[SOURCE INFORMATION]

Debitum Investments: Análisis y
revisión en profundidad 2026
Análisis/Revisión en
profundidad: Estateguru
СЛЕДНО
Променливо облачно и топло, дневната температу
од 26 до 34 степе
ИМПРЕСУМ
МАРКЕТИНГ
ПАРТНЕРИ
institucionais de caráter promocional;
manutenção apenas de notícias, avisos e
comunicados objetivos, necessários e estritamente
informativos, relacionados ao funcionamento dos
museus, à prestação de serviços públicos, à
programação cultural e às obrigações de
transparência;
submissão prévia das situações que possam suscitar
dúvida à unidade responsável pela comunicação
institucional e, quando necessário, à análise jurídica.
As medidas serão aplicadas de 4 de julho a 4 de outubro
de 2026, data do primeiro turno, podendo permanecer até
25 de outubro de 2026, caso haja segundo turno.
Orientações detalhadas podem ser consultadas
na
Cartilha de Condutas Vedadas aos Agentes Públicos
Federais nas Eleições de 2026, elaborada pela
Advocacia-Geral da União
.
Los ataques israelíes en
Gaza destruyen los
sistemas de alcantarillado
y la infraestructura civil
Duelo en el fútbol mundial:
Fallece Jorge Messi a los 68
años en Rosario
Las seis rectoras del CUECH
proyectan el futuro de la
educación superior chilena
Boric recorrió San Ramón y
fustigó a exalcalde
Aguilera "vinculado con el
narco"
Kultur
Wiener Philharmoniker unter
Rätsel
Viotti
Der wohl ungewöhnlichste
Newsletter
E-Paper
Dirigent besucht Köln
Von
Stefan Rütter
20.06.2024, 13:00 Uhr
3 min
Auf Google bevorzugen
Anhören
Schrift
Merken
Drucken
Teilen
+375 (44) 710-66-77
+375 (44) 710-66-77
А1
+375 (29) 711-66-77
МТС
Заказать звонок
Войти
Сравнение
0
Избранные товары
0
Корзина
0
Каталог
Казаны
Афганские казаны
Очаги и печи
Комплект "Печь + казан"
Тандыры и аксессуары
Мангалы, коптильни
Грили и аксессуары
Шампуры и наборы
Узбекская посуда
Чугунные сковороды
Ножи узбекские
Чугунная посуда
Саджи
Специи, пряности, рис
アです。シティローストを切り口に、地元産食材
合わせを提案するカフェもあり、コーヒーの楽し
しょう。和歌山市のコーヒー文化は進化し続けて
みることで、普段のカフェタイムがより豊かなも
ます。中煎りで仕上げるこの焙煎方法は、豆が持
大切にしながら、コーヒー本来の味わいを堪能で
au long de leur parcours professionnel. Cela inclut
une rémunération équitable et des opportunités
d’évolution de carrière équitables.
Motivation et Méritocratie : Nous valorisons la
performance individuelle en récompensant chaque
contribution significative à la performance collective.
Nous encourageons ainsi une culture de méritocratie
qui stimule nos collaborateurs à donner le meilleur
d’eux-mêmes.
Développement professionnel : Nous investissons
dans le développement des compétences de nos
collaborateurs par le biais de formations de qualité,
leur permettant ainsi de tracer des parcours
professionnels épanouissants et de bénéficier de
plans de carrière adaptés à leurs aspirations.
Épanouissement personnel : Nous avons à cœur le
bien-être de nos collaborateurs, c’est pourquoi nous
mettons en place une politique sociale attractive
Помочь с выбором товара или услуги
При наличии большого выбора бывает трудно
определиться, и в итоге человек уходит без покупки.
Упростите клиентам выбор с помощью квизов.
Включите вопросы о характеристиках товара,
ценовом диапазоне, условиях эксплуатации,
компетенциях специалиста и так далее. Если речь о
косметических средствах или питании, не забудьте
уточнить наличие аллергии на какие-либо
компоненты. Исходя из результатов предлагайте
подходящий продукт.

[/SOURCE INFORMATION]
[SOURCE INFORMATION]

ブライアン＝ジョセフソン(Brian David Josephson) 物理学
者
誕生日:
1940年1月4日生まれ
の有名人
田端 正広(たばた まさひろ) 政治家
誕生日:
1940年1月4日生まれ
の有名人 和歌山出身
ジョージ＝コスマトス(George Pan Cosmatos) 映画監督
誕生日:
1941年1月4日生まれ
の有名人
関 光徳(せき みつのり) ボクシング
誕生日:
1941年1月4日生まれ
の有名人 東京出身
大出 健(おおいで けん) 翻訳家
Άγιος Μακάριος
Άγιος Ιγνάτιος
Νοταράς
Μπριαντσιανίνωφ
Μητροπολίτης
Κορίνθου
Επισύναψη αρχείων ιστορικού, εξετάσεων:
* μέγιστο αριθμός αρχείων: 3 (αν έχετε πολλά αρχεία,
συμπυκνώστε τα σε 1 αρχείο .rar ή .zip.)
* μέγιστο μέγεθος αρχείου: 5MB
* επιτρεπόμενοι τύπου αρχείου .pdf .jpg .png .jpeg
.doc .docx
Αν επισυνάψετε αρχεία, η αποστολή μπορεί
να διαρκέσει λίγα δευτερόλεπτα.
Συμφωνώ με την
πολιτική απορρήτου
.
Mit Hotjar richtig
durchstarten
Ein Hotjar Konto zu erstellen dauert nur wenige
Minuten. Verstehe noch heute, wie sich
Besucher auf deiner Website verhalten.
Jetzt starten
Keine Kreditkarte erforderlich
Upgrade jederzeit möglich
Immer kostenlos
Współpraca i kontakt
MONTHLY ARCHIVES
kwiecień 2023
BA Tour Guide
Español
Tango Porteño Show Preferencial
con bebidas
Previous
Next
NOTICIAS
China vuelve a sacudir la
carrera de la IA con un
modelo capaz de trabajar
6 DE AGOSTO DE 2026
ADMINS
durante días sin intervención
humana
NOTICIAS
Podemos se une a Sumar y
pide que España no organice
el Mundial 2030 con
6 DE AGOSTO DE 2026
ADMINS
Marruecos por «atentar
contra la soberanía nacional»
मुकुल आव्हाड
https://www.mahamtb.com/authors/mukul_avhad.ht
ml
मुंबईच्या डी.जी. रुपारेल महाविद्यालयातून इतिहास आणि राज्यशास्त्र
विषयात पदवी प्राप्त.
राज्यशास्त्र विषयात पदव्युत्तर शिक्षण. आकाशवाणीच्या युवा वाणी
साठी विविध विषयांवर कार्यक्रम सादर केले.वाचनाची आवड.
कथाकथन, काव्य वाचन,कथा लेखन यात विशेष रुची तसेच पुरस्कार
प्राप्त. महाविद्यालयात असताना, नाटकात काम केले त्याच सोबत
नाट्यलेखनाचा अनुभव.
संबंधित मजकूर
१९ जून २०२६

[/SOURCE INFORMATION]
[SOURCE INFORMATION]

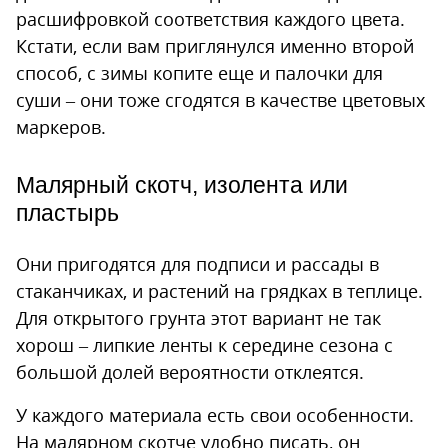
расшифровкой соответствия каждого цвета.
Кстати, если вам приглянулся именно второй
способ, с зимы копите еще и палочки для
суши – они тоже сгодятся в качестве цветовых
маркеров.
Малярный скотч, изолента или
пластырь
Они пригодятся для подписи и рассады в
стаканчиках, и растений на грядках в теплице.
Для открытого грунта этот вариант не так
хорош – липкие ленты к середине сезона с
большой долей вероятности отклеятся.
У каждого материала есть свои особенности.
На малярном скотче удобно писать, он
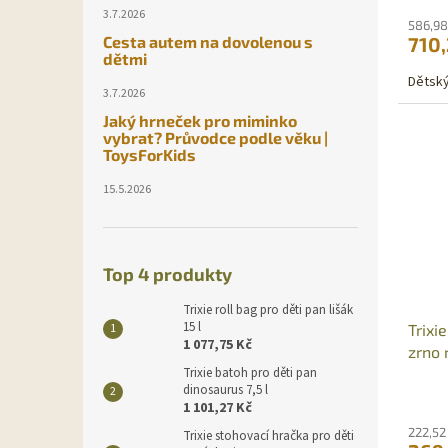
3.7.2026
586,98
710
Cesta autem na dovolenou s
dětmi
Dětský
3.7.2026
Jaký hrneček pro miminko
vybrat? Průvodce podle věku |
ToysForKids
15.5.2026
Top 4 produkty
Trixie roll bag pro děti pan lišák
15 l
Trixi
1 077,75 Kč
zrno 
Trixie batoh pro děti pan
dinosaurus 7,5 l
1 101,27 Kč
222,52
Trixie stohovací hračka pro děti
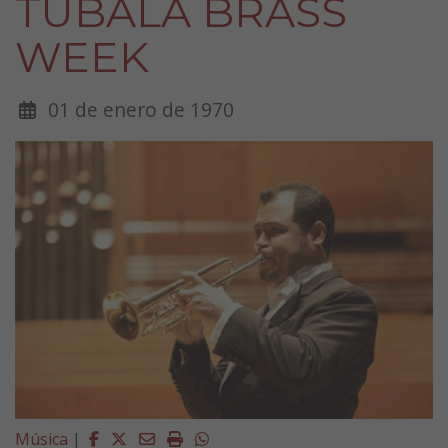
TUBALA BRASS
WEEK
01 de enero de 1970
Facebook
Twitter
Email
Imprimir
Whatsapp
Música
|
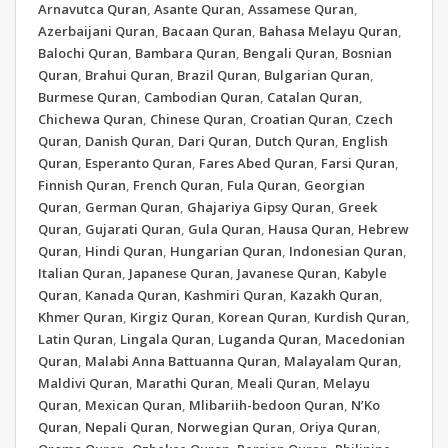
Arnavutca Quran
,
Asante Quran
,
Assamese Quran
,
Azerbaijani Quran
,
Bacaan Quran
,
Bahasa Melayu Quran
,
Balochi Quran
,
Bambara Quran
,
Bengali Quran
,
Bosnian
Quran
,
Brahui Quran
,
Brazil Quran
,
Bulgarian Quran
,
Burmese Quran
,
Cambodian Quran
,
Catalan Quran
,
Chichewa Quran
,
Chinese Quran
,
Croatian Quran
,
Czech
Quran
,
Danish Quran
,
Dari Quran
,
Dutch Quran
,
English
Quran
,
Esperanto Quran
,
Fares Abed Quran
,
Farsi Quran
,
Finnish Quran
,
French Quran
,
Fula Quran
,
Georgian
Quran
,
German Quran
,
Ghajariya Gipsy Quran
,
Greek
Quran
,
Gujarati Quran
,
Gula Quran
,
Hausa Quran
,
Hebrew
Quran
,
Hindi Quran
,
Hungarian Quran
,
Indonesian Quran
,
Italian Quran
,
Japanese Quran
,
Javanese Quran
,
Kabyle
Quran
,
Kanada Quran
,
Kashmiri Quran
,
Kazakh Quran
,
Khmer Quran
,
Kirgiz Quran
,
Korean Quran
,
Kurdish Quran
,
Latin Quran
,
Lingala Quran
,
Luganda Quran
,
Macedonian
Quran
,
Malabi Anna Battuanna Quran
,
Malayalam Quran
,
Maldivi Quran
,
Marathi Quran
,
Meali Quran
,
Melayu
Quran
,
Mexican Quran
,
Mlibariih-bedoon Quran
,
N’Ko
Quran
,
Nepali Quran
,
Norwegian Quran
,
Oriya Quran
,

[/SOURCE INFORMATION]

- **DIRECTIONS FOR THIS TASK**: Taking the records above, retype every line from the one with "मुकुल आव्हाड" down to the one with "१९ जून २०२६", exactly and with nothing else.

- **ANSWER FOR THIS EXERCISE**:
मुकुल आव्हाड
https://www.mahamtb.com/authors/mukul_avhad.ht
ml
मुंबईच्या डी.जी. रुपारेल महाविद्यालयातून इतिहास आणि राज्यशास्त्र
विषयात पदवी प्राप्त.
राज्यशास्त्र विषयात पदव्युत्तर शिक्षण. आकाशवाणीच्या युवा वाणी
साठी विविध विषयांवर कार्यक्रम सादर केले.वाचनाची आवड.
कथाकथन, काव्य वाचन,कथा लेखन यात विशेष रुची तसेच पुरस्कार
प्राप्त. महाविद्यालयात असताना, नाटकात काम केले त्याच सोबत
नाट्यलेखनाचा अनुभव.
संबंधित मजकूर
१९ जून २०२६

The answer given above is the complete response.